A trickle of new oil into the trans-Alaska pipeline has BP Alaska officials optimistic about a $100 million investment.
For more than a week, the company has produced about 350 barrels per day of new heavy crude oil -- petroleum with the viscosity of molasses or cold honey -- from a test well in the Ugnu Formation in the Milne Point lease area on Alaska's North Slope.
The output from the first of four test wells in the company's Milne Point S-Pad Pilot project is less important than what the company is learning, said Eric West, its heavy-oil project director.
The project is in its third year, and its success has more to do with evidence of the reservoir physics working and with sustainability, West said.
BP PLC spokesman Steve Rinehart said the biggest known oil reserves left on the North Slope are heavy and viscous oil, so finding ways to produce those reservoirs is an important part of company strategy.
Heavy oil has multiple challenges, starting with getting the low viscosity material out of the ground and then down the pipeline.
BP's solution to moving the oil to tidewater is to dilute it with light oil produced nearby, meaning heavy oil must be extracted while there's enough light oil around to create a mixture.
The pilot project is about extracting the oil that has molecules that tend to stick together and do not naturally move easily from rock formations into a wellbore.
BP has two kinds of test wells in the project. Two are modified horizontal wells: shafts sent down vertically and then horizontally. In the business, it's described in anatomical terms a kin to a human leg and foot.
"We put a pump at the heel," West said. "Then we perforate the well between the heel and the toe. And so oil is flowing into that horizontal section. It's being motivated to move up to the surface by the pump, which is at the heel."
The pump creates suction in what would be the foot.
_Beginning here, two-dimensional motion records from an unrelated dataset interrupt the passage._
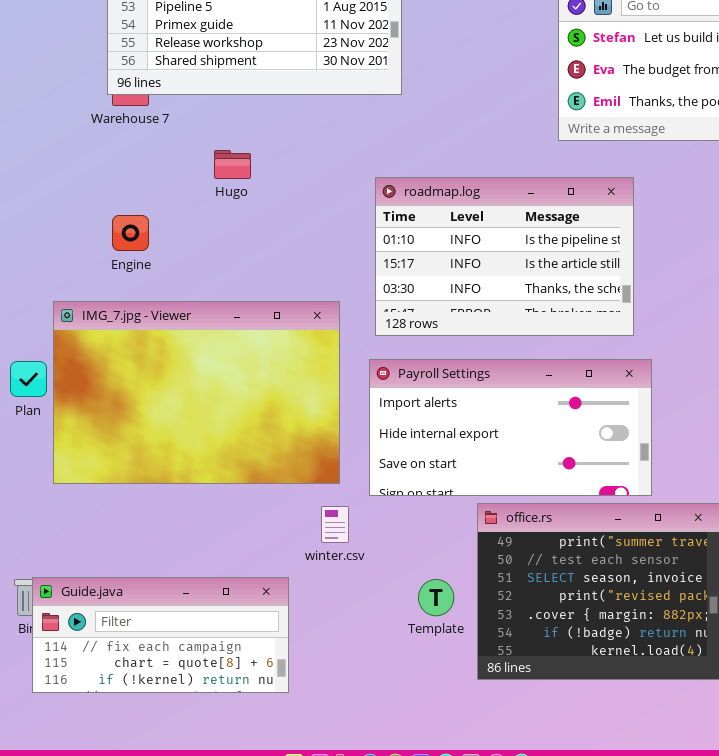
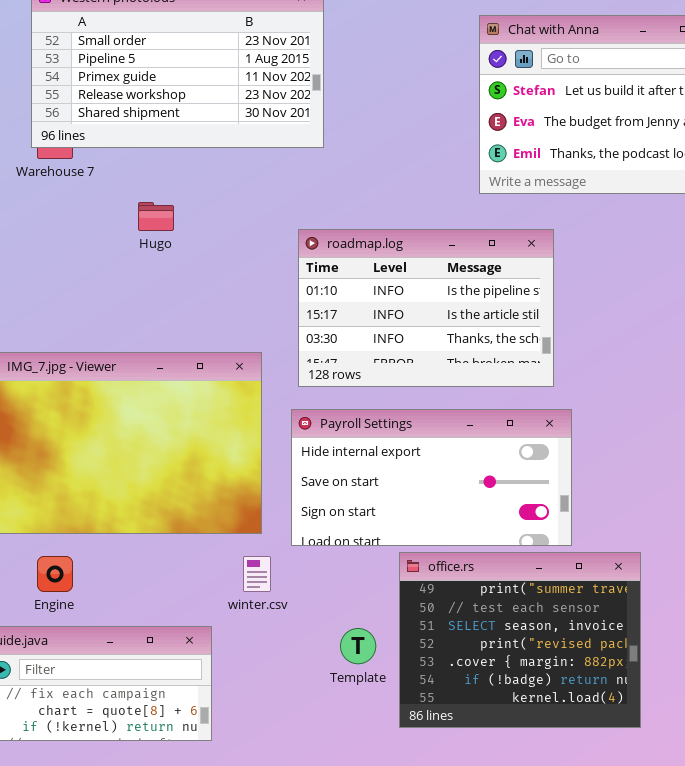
Engine: [112,215,149,251] -> [37,556,73,592], moved
Payroll Settings: [369,359,652,496] -> [291,409,572,546], scrolled down 1 row

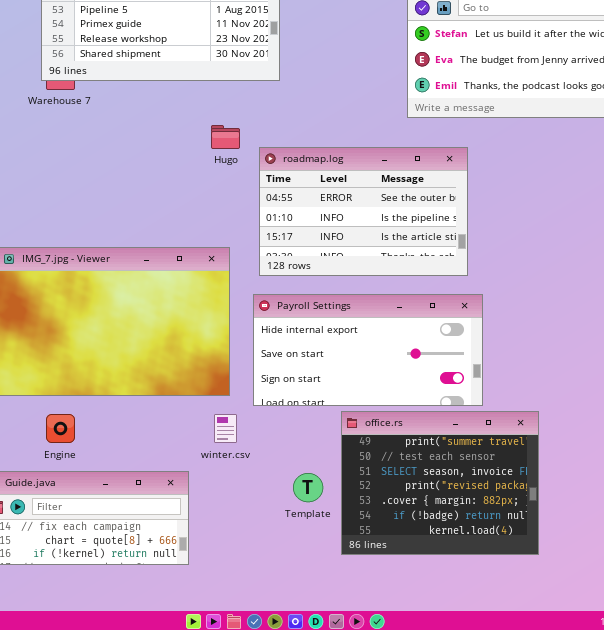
Hugo: [138,202,174,231] -> [211,125,240,149], moved
roadmap.log: [298,229,554,387] -> [259,147,468,276], scrolled up 1 row

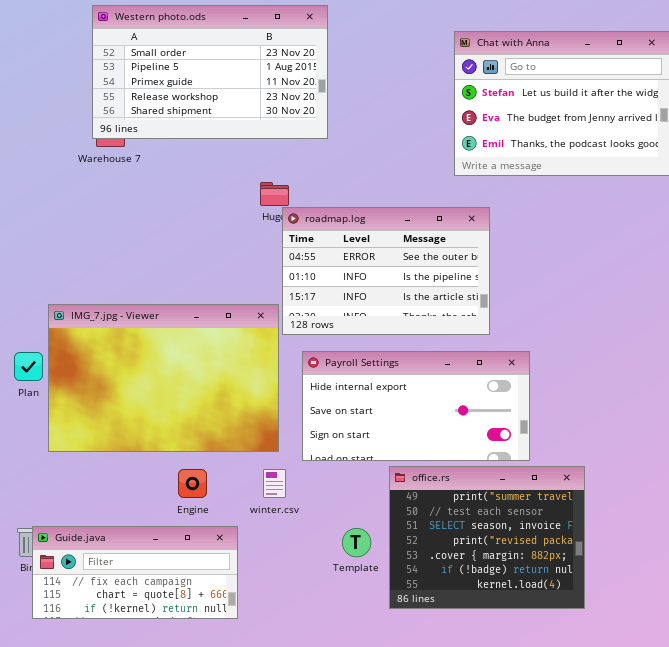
roadmap.log: [259,147,468,276] -> [282,207,490,335], moved
Engine: [46,414,75,443] -> [178,469,207,498], moved

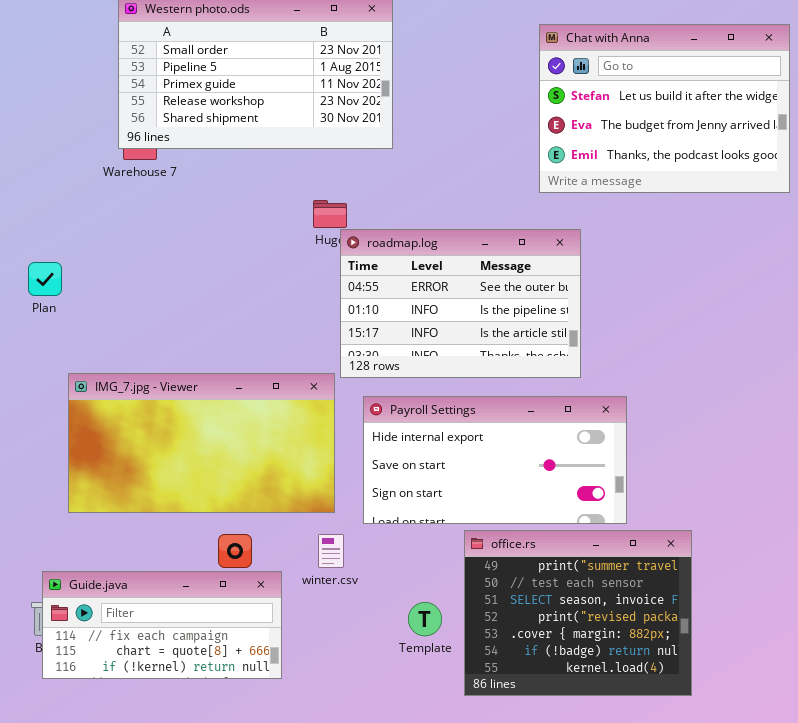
IMG_7.jpg - Viewer: [48,304,279,452] -> [68,373,335,513], resized
Plan: [14,352,43,381] -> [28,262,62,296], moved
Guide.java: [32,526,238,619] -> [42,571,282,679], moved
The well also contains a device to propel the heavy oil upward.
The other test-well type in the pilot project is a CHOPS well, which stands for "cold heavy oil production with sand." That well includes a lift system to auger up heavy oil and significant quantities of sand -- up to 50 percent of the mix.
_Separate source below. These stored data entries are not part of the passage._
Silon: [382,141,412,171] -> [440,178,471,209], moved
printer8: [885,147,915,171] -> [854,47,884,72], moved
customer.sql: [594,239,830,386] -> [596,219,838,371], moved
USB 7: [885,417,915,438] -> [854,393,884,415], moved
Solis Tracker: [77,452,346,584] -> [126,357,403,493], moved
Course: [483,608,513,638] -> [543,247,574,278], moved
The process creates "wormholes," channels that radiate horizontally from the borehole and feed sand and oil into the well. On the well pad, a mix of sand and heavy oil is inserted into tanks and heated to 180 degrees, which causes sand to fall out.
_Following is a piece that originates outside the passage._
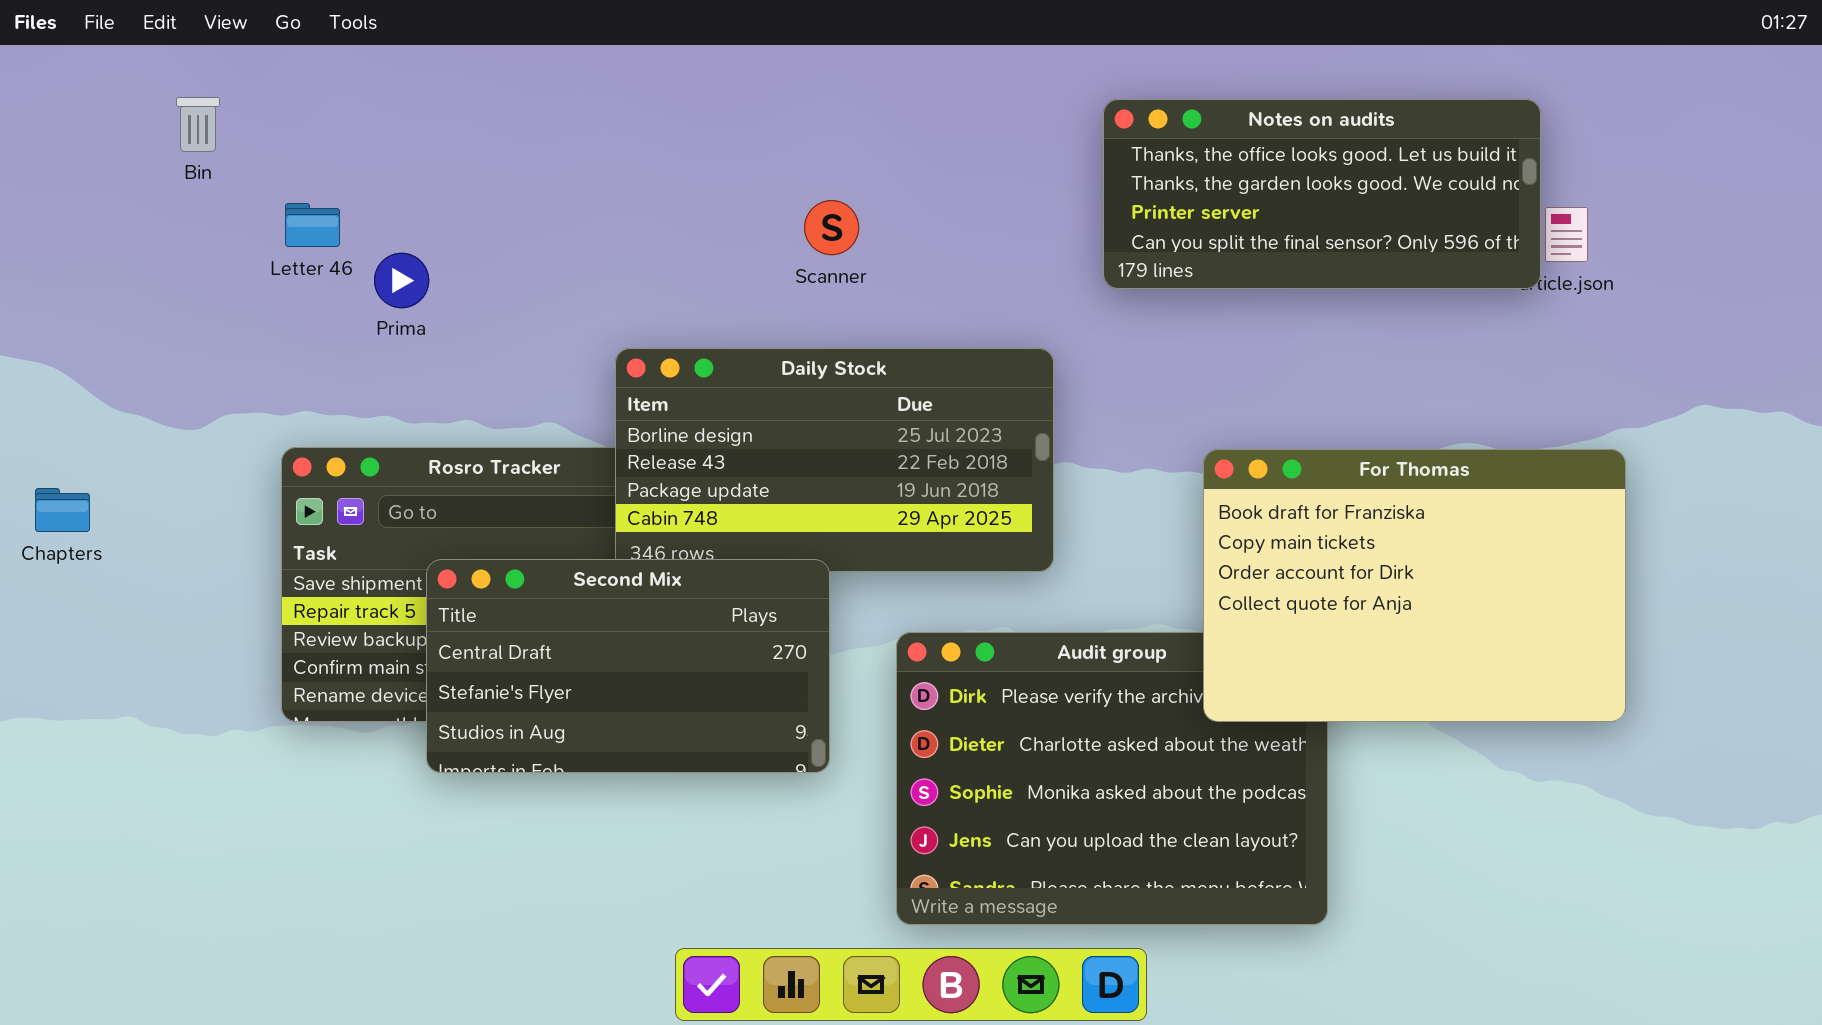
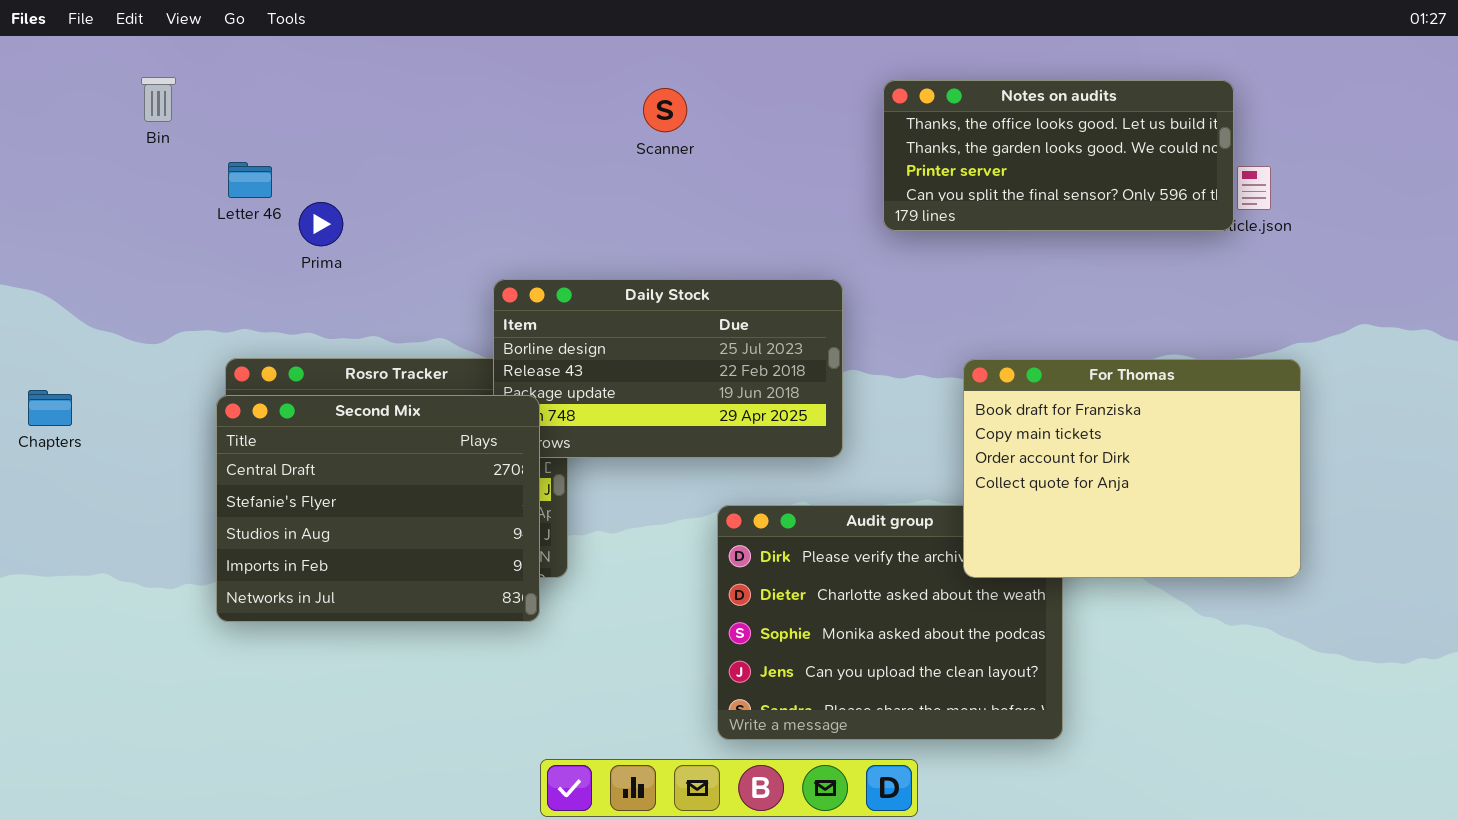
Scanner: [804,200,859,255] -> [643,88,687,132], moved
Second Mix: [426,559,830,773] -> [216,395,540,622], moved, resized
The well that began producing oil April 22 is a horizontal well. The 350 barrels per day it has produced is not an indication of its full potential, West said.
"In fact, the pump is at about half speed and there's hardly any drawdown, or pressure on the reservoir, which is all good news," he said. ""What it means is that the formation wants to flow. It has a high potential. We're very enthusiastic about the implications."
BP planned to slowly lower pressure in the wellbore and keep an eye on the well.
"In about two week's time, if all goes smoothly, as it has so far, we'll probably bring on one of the first CHOPS wells," he said. "That should be a little bit of a rougher ride."
By the end of the year, West said, BP hopes to have all four wells producing.